Envoûtant...tel est le mot parfait pour décrire Blue Velvet...
Tout commence par un générique avec un plan sur du velours bleu (le fameux Blue Velvet), puis un fondu montrant le ciel, la caméra baisse et montre une barrière avec des roses sur la musique Bluuuuuuuue Velvet, musique décrivant à elle seule l'ambiance du film, le quartier est présenté comme simple, normal, calme, jusqu'au drame...
Le père du héros a un accident vasculaire, évènement troublant la tranquilité du lieu décrit, en allant le voir à l'hopitâl, son fils Jeffrey découvre une oreille coupée dans un petit terrain vague, il la rapporte à la police, à l'inspecteur Williams où Jeffrey va faire la connaissance de Sandy et va mener sa propre enquête aidé par cette dernière, une enquête qui va se réveler très dangereuse.
Certes, c'est le moins étrange des Lynch que j'ai vu avec Sailor et Lula, mais Blue Velvet n'est pas un film policier normal, tous les personnages du film sont... justement étranges, Dorothy Vallens, une femme psychologiquement dérangée à qui son fils et son mari ont été enlevés par un homme scrupuleux et pervers : Frank Booth, je n'en dis pas plus, mais ces deux personnages sont un peu, voir beaucoup, dérangés...
Blue Velvet, du velours bleu, voilà le terme qui revient tout le temps dans le film, sous la forme d'une chanson, d'un habit ou d'une sorte de foulard, il est quasiment omniprésent. Obsédé par cette matière, Dennis Hopper, qui interprète Frank, est impressionnant, très impressionnant, il ne joue pas Frank, il l'est.
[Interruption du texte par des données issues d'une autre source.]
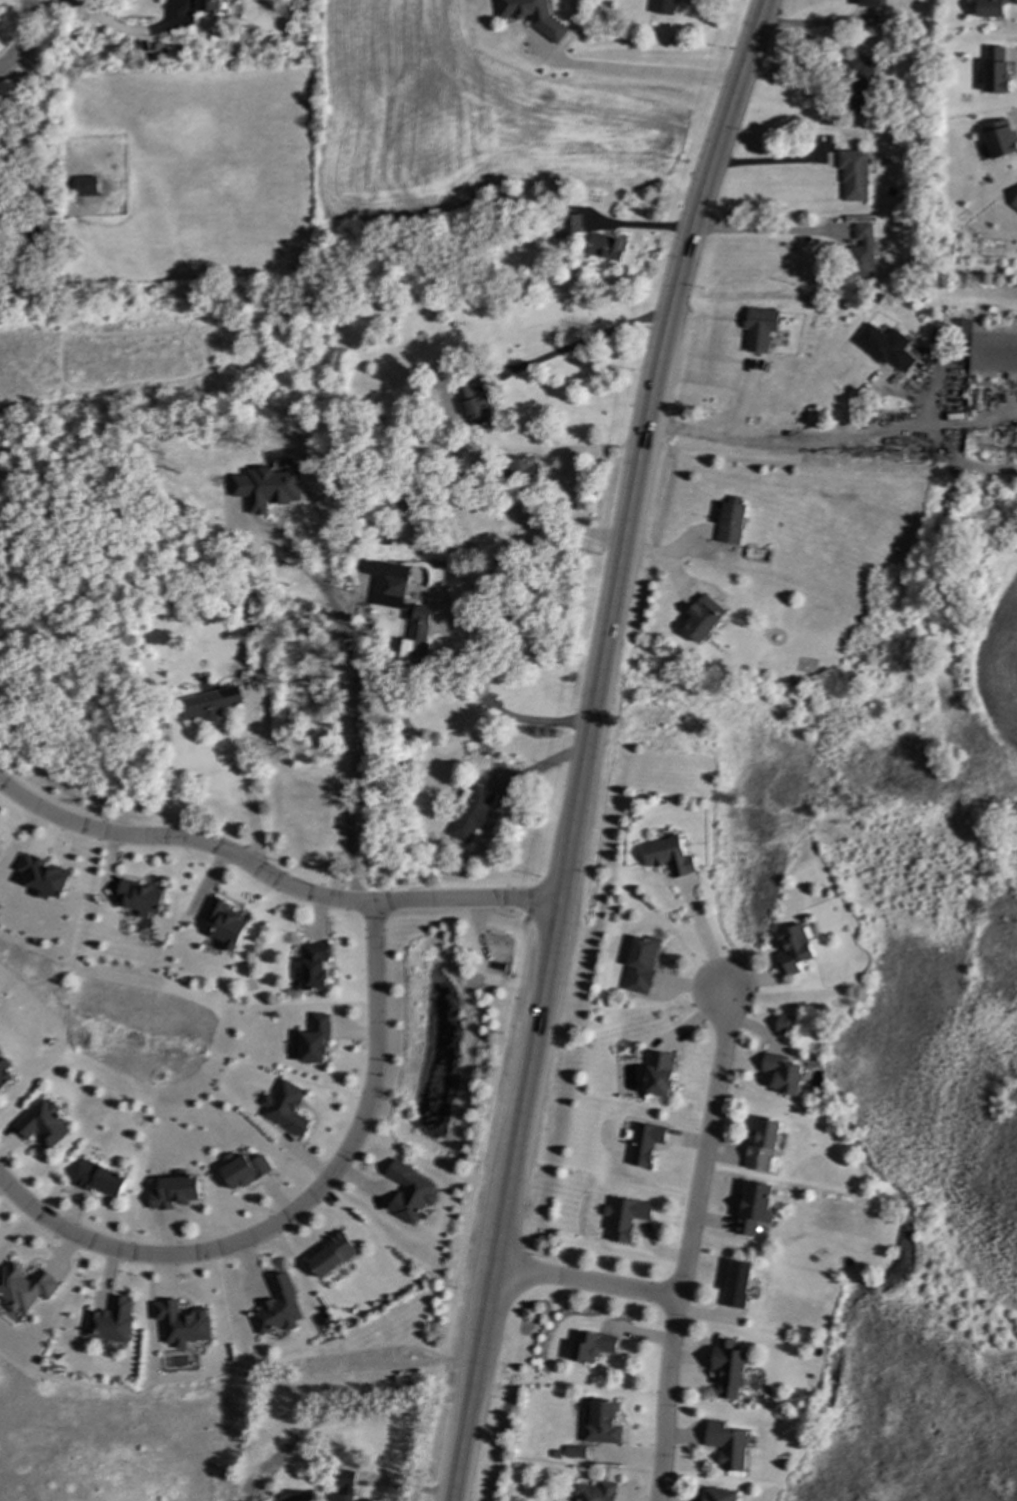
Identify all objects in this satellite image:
building: (869, 2)
building: (206, 5)
building: (662, 7)
building: (993, 9)
building: (533, 16)
road: (817, 22)
road: (114, 28)
building: (921, 29)
road: (23, 38)
road: (650, 74)
building: (994, 75)
building: (858, 85)
crop: (456, 116)
building: (996, 138)
road: (768, 159)
building: (854, 173)
building: (86, 186)
building: (1016, 202)
building: (572, 224)
road: (637, 225)
road: (758, 232)
building: (607, 247)
building: (861, 251)
building: (964, 327)
building: (760, 329)
building: (939, 334)
road: (592, 339)
building: (888, 345)
building: (994, 349)
building: (474, 406)
building: (981, 435)
building: (995, 437)
road: (831, 438)
building: (525, 470)
building: (269, 487)
building: (733, 521)
road: (541, 532)
building: (386, 583)
building: (703, 619)
building: (416, 636)
road: (457, 669)
crop: (999, 674)
road: (352, 699)
building: (209, 704)
road: (587, 745)
road: (249, 792)
building: (473, 814)
building: (668, 856)
building: (43, 877)
road: (271, 878)
building: (140, 898)
building: (225, 924)
road: (706, 944)
building: (795, 948)
building: (641, 965)
building: (315, 966)
building: (783, 1024)
building: (315, 1040)
building: (659, 1074)
building: (783, 1074)
building: (5, 1075)
building: (286, 1108)
building: (44, 1124)
building: (644, 1144)
building: (762, 1146)
building: (244, 1170)
building: (101, 1179)
building: (411, 1193)
building: (753, 1207)
road: (296, 1209)
building: (624, 1218)
road: (687, 1250)
building: (333, 1255)
road: (587, 1284)
building: (737, 1284)
building: (25, 1287)
building: (279, 1307)
building: (112, 1321)
building: (182, 1324)
building: (591, 1346)
building: (728, 1368)
road: (351, 1417)
building: (601, 1423)
building: (728, 1445)
building: (574, 1452)
building: (345, 1487)
building: (594, 1492)
building: (296, 1495)
building: (719, 1495)

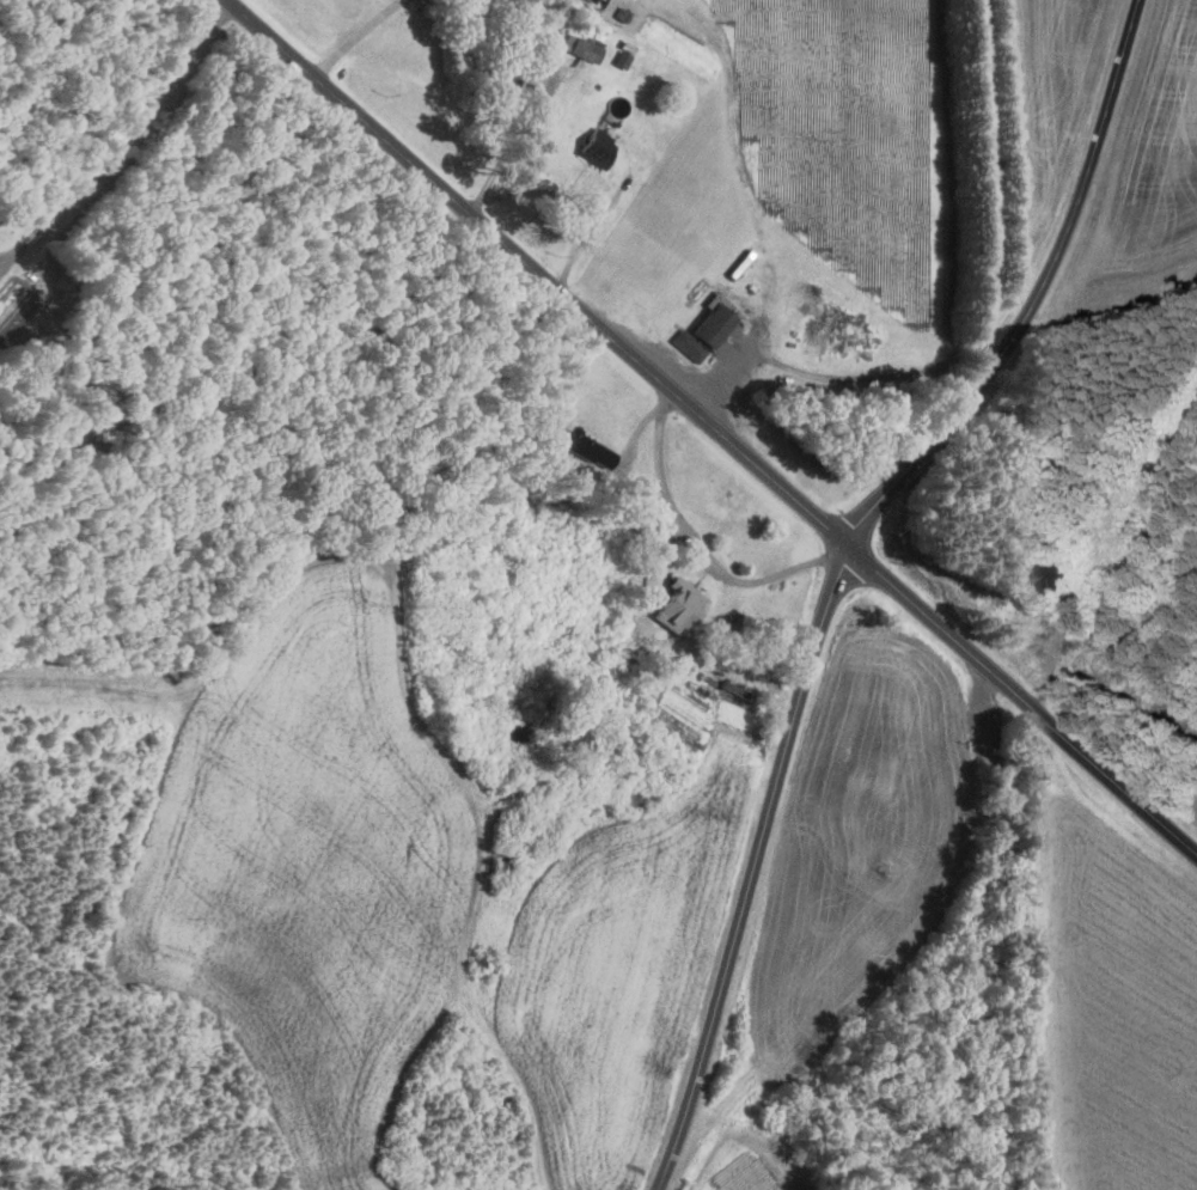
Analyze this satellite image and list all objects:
building: (622, 13)
road: (342, 40)
building: (583, 46)
building: (622, 59)
road: (523, 97)
building: (598, 147)
road: (981, 187)
road: (1037, 295)
building: (704, 333)
road: (711, 426)
building: (585, 445)
road: (670, 502)
road: (793, 572)
building: (1051, 572)
building: (679, 604)
building: (514, 732)
building: (634, 797)
road: (754, 867)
Tous les acteurs du film sont dans la peau de leurs personnages, mention spéciale à Isabella Rosselini, dont on croirait vraiment qu'elle est dérangée, même les acteurs de moindre importance comme celui qui joue Paul (un homme de main de Frank) ou encore l'inspecteur Williams, ils effectuent tous des performances très réalistes.
Le film bascule au fur et à mesure dans le loufoque, l'étrange jusqu'au dernier moment où il revient "dans le monde réel", un monde avec des rouges-georges... certaines scènes, voir beaucoup même, sont marquantes, comme le moment où Ben chante, scène assez incongrue mais vraiment superbe. Le film est d'un rythme lent, qui le rend envoûtant, bercé par la magnifique musique d'Angelo Badalamenti ou les différentes chansons du film, instaurant une ambiance assez planante par moments, ce rythme lent ne m'a pas du tout dérangé, au contraire, si le film avait été plus rapide, il aurait été moins bon, la lenteur permet de bien développer les scènes, notamment celles où Jeffrey regarde à travers le placard. C'est alors là qu'on se demande : que va-t-il faire ? Va-t-il laisser Frank violer Dorothy ? Le scénario est bien ficelé et reserve quelques petites surprises, je ne m'attendais pas à ce que Jeffrey frappe Frank dans la voiture ou que Mike attaque Jeffrey par exemple. Justement, pour Mike, Lynch a eut une bonne idée, durant le film on observe l'évolution de la relation entre Jeffrey et Sandy, on sait que Mike son petit-ami est là, mais il n'apparait qu'une fois et on le voit mal, le spectateur l'oublie lorsqu'il revient tout à coup subitement, une bonne idée je trouve.
Une conclusion s'impose : Blue Velvet est meilleur que Sailor et Lula, et maintenant j'ai qu'une envie : voir un autre Lynch.